%%
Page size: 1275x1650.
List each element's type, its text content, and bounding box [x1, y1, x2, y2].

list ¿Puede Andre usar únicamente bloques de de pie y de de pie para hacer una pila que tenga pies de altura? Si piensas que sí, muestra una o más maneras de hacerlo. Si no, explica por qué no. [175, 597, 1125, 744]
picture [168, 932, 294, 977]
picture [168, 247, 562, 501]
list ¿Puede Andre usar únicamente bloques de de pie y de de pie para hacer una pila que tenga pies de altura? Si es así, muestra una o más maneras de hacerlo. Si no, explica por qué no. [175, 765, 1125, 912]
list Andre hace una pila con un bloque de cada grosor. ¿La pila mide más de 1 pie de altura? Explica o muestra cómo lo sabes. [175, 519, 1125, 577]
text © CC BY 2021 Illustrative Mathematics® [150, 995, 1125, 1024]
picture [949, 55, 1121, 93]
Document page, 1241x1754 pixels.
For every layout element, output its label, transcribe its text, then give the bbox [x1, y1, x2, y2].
%%
* THE PROBLEM *
Your task is to repeat every entry exactly.

* RESULT FOR THIS EXERCISE *
Page size: 1275x1650.
List each element's type, its text content, and bounding box [x1, y1, x2, y2].

list ¿Puede Andre usar únicamente bloques de de pie y de de pie para hacer una pila que tenga pies de altura? Si piensas que sí, muestra una o más maneras de hacerlo. Si no, explica por qué no. [175, 597, 1125, 744]
picture [168, 932, 294, 977]
picture [168, 247, 562, 501]
list ¿Puede Andre usar únicamente bloques de de pie y de de pie para hacer una pila que tenga pies de altura? Si es así, muestra una o más maneras de hacerlo. Si no, explica por qué no. [175, 765, 1125, 912]
list Andre hace una pila con un bloque de cada grosor. ¿La pila mide más de 1 pie de altura? Explica o muestra cómo lo sabes. [175, 519, 1125, 577]
text © CC BY 2021 Illustrative Mathematics® [150, 995, 1125, 1024]
picture [949, 55, 1121, 93]
Document page, 1241x1754 pixels.
For every layout element, output its label, transcribe its text, then give the bbox [x1, y1, x2, y2].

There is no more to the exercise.